Die folgenden sechs Tipps geben Ihnen aber eine gute Richtlinie, auch wenn Sie
nicht allzu viel Zeit haben, sich um Ihr Geld zu kümmern.
Beratung – Der Eindruck stimmt: Die Möglichkeiten der
Kapitalanlage sind ein wahrer Dschungel. Wer sich da zurecht finden will,
braucht Beratung. Bei Direktbanken und Discountern gibt es aber keine Beratung,
denn sie kostet Geld. Treffen Sie für sich die Entscheidung, ob Sie Beratung
brauchen, um Zusammenhänge verstehen zu können. Gute Beratung kann Ihnen
langfristig zu mehr Gewinn verhelfen, als hier und da ein paar Euro
einzusparen.
Diagnose – Ermitteln Sie, welcher Anlage-Typ Sie
sind. Sind Sie konservativ? Sind Sie risikofreudig? Wie viel Zeit steht Ihnen
zum Vermögensaufbau zur Verfügung? Die meisten Anleger machen diese Diagnose
nicht, so dass es zu Entscheidungen kommt, die nicht stimmig sind. Gute Banken
und Vermögensberater helfen Ihnen dabei mit Checklisten. Für die Selbstanalyse
finden Sie im Internet auch zahlreiche Angebote.
Zeitmangel – Richtige Entscheidungen können selten
unter Zeitdruck gefällt werden.
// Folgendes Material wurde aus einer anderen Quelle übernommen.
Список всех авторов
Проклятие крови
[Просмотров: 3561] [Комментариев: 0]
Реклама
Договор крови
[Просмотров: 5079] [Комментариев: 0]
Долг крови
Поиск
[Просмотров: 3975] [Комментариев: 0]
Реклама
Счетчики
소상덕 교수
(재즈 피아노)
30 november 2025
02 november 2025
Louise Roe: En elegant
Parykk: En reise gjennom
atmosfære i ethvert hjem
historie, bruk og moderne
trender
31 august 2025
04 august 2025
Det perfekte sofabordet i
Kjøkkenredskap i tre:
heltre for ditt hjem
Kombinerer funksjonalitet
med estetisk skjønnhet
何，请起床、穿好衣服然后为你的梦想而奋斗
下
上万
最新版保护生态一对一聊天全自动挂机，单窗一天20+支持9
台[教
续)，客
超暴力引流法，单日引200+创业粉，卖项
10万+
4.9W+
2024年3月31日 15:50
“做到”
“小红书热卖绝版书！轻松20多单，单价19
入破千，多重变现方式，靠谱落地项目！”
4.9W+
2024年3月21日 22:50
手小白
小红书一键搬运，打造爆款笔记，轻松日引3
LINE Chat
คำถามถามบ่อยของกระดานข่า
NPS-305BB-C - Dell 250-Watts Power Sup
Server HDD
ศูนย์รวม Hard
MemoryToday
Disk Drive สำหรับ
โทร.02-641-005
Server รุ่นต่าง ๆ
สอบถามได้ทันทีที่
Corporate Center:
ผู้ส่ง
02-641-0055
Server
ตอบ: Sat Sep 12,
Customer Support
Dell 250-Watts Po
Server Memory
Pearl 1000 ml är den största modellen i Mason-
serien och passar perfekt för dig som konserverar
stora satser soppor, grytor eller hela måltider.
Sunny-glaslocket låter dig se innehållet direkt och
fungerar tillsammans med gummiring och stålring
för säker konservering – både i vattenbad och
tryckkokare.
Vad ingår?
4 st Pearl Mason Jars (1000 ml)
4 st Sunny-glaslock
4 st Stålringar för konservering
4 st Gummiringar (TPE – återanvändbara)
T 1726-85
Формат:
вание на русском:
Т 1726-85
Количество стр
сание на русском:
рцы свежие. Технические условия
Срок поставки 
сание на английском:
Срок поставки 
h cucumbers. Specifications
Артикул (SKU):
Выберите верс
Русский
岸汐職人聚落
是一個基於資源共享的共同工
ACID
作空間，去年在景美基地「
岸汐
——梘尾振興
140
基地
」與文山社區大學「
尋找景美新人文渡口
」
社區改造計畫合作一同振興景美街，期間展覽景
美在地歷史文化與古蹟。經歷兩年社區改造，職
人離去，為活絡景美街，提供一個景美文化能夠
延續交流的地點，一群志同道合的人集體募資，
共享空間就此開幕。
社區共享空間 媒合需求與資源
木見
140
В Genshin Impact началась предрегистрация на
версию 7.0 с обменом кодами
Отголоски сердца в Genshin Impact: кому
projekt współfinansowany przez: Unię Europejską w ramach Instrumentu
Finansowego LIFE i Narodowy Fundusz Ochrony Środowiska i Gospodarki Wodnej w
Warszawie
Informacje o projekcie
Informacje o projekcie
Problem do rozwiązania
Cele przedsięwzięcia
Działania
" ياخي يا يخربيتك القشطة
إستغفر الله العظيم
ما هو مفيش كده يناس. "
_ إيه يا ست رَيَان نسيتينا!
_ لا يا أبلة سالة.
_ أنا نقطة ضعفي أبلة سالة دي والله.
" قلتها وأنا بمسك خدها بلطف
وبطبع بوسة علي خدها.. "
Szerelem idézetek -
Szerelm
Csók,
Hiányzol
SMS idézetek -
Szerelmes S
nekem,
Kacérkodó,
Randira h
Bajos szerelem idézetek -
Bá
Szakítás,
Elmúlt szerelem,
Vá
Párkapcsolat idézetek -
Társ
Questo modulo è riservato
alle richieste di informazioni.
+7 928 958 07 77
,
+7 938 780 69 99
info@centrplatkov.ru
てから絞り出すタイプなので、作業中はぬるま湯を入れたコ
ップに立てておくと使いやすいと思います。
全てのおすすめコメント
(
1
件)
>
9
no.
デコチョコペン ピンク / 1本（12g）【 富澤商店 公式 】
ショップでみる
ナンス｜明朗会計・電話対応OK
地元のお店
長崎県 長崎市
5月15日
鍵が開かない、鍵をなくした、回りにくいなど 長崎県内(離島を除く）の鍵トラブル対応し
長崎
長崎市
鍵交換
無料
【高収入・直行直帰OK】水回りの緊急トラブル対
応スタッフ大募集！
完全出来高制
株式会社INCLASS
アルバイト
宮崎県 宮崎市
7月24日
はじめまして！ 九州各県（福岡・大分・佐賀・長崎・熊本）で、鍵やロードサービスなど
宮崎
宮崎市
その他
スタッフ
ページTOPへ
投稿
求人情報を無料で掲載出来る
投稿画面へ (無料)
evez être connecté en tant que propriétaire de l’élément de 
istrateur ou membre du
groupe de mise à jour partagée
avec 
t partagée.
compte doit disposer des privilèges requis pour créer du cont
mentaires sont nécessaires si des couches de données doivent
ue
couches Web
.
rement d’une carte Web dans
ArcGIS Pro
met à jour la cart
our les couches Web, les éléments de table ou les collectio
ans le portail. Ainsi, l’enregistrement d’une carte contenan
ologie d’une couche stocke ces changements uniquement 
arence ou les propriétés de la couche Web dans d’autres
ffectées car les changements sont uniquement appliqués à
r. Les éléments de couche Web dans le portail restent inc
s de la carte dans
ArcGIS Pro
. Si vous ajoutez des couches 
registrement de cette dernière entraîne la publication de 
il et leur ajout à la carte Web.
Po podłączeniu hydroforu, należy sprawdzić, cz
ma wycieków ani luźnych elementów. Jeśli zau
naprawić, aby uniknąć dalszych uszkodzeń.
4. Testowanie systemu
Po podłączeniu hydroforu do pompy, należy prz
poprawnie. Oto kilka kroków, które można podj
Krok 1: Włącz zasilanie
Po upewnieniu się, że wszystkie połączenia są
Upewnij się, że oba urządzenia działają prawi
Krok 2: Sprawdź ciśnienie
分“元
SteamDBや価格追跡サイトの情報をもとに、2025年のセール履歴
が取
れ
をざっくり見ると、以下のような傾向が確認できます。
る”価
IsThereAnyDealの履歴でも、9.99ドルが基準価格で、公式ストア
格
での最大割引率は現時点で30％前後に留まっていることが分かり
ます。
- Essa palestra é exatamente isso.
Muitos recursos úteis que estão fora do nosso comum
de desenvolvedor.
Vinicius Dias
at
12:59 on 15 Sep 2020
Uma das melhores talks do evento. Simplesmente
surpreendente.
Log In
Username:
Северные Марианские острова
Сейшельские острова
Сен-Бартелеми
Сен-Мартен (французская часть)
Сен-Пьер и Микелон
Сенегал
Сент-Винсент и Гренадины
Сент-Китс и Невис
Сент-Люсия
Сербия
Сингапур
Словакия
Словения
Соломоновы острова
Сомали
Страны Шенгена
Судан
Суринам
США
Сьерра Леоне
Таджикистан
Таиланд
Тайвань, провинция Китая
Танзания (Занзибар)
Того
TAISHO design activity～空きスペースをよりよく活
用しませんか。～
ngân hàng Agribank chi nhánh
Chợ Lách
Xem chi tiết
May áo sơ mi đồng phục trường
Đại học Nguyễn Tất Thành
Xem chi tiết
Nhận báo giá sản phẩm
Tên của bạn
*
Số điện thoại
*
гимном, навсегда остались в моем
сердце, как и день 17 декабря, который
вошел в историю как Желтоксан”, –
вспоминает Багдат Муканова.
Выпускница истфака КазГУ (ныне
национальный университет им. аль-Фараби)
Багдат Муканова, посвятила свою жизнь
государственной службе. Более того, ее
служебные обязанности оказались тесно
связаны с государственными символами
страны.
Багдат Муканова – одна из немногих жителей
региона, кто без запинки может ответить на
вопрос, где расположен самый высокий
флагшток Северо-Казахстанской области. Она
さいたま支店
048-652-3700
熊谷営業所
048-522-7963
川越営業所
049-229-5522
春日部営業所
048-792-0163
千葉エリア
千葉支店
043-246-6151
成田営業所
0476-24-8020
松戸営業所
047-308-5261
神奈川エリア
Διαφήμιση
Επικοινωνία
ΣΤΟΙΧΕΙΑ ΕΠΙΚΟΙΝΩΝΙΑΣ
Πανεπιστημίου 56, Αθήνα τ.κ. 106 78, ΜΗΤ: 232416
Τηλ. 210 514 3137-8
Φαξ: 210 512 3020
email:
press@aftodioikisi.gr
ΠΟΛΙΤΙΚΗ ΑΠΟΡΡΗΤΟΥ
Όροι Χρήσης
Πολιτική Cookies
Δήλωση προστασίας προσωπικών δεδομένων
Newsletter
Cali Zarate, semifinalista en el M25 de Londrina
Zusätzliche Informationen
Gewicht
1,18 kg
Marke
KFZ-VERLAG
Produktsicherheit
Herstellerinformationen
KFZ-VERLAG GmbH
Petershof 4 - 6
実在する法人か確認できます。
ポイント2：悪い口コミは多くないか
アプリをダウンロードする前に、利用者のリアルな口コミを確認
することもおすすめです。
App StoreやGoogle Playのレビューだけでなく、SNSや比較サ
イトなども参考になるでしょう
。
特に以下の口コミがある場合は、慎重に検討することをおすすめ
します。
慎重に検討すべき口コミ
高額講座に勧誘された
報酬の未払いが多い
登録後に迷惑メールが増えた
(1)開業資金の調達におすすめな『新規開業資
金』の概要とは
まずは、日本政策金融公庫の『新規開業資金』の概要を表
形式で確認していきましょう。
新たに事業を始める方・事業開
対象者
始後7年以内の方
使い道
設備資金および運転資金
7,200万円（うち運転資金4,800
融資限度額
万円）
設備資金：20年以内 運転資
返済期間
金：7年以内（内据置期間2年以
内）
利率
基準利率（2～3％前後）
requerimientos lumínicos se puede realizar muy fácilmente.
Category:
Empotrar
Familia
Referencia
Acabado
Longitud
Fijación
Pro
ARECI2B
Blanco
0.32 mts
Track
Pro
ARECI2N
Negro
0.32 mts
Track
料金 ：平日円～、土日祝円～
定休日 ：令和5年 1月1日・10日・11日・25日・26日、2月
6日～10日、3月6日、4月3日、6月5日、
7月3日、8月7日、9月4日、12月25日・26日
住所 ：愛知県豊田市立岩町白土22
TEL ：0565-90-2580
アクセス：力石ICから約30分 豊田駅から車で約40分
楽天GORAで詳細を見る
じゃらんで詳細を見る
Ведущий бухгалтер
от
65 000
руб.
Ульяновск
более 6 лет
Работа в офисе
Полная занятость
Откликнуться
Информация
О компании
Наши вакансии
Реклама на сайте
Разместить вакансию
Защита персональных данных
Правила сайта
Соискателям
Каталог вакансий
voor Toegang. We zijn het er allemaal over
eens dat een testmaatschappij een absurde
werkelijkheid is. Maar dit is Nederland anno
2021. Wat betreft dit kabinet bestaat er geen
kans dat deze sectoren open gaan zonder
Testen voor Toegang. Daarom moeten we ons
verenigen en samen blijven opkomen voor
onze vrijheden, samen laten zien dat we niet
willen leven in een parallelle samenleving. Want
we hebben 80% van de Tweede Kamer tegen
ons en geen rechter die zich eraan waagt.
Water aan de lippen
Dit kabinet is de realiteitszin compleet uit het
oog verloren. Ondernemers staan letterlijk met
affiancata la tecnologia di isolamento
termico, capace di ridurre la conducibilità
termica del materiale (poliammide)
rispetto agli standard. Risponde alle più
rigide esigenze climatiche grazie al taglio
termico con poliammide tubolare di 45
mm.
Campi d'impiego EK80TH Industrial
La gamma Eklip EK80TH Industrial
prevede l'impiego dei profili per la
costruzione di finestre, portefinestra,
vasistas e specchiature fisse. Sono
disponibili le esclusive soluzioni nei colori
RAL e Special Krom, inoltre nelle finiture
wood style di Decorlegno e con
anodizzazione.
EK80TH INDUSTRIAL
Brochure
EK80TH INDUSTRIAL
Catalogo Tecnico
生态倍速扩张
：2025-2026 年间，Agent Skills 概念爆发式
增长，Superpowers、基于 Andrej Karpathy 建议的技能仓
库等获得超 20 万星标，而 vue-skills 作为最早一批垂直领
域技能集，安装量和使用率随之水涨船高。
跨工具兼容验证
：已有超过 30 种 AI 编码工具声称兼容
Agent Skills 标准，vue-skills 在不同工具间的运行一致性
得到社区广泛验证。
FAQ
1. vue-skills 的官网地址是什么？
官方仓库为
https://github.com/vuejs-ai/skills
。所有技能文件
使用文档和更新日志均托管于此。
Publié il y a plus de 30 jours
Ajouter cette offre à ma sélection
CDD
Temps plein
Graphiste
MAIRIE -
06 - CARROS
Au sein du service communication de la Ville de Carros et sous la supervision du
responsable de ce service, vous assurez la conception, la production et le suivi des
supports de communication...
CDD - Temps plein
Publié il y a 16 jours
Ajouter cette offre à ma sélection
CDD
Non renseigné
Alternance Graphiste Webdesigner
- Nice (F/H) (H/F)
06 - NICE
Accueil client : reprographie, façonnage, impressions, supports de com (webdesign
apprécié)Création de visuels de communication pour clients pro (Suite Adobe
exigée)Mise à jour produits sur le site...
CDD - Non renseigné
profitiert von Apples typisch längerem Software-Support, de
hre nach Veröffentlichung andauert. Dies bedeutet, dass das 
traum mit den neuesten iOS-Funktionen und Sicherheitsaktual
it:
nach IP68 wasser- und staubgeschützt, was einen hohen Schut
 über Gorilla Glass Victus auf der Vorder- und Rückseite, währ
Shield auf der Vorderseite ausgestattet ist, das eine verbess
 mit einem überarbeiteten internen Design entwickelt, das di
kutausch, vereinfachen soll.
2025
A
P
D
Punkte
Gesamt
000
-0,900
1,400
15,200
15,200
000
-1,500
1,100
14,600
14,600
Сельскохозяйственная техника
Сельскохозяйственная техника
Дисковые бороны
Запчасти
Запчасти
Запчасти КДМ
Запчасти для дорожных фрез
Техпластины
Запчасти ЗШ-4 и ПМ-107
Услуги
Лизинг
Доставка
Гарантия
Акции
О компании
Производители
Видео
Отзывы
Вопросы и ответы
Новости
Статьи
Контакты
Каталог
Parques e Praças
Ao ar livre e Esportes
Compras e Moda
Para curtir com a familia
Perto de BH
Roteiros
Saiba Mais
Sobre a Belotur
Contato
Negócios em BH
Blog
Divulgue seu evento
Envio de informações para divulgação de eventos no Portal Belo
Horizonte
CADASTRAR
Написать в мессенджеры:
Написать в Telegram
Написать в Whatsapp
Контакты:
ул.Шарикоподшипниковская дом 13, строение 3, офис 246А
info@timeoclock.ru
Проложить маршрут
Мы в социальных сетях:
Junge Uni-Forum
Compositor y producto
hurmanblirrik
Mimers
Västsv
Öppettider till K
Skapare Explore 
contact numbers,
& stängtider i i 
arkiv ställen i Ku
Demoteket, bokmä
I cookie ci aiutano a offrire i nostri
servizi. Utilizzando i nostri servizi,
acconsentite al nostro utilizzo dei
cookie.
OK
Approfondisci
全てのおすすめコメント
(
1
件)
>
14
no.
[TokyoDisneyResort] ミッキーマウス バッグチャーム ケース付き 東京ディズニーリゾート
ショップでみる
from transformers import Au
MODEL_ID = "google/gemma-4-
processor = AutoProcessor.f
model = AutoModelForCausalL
Lassen Sie sich von einem Berater (der ja auch ein
Verkäufer ist) nicht unter Zeitdruck setzen. Verschaffen Sie sich auch selber
genügend Zeit, alle relevanten Informationen zu sammeln (auch von neutralen
Stellen), zu sichten und offene Fragen zu klären. Geldzusammenhänge muss man verstehen;
dazu braucht es Zeit. Besser einmal richtig informiert, als später Fehler
korrigieren zu müssen (was dann oft richtig Zeit und Geld kostet). .
Zeitüberfluss – Das Gegenteil ist auch nicht gut:
sich zu sehr in Details zu vertiefen, wie das z.B. häufig bei Wirtschafts- und
Börseninformationen passiert. Sie verlieren dadurch den Überblick, den Blick
für das Ganze, für das Wesentliche. Hinterfragen Sie Ihre Anlagestrategie immer
mit etwas Abstand.
Schnäppchenjagd – Wollen Sie wirklich die Bank
wechseln, mit der Sie bisher zufrieden waren, nur weil ein anderes Institut
0,2% mehr bietet? Je 10.000 Euro haben Sie davon 20 Euro mehr im Jahr, wovon
auch noch die Abgeltungssteuer abgeht. Gute Beratung, guter Service und
vernünftige Geschäftspolitik sind mehr wert als ein paar Euro.
Kompliziertheit – Vermeiden Sie komplizierte
Kapitalanlagen. Damit ist nicht nur gemeint, Papiere zu meiden, die
abenteuerlich konstruiert sind wie Zertifikate, Derivate und Konsorten (und die
Sie als normaler Anleger kaum verstehen). Sondern auch aus dem Grund, weil
solche künstlichen Kapitalanlagen nichts weiter sind als Gewinnversprechungen
auf geduldigem Papier; wir haben es gerade in der jüngsten Vergangenheit zu oft erlebt,
dass sich diese Versprechen in Luft auflösen, wenn der Emittent pleite geht.
Wenn Sie schon in Papiere investieren, dann in solche, hinter denen ein realer
Sachwert steckt wie Aktien und Fondsanteile. In der Krise sinken deren Kurse
zwar auch, aber danach steigen sie wieder und Ihr Kapital bleibt erhalten bzw. vermehrt sich wieder. Historisch belegbar. Übrigens sollten Sie auch Geschlossene Fonds meiden, denn sie wieder zu Geld zu machen, ist in der Praxis meist
kompliziert, wenn nicht gar unmöglich.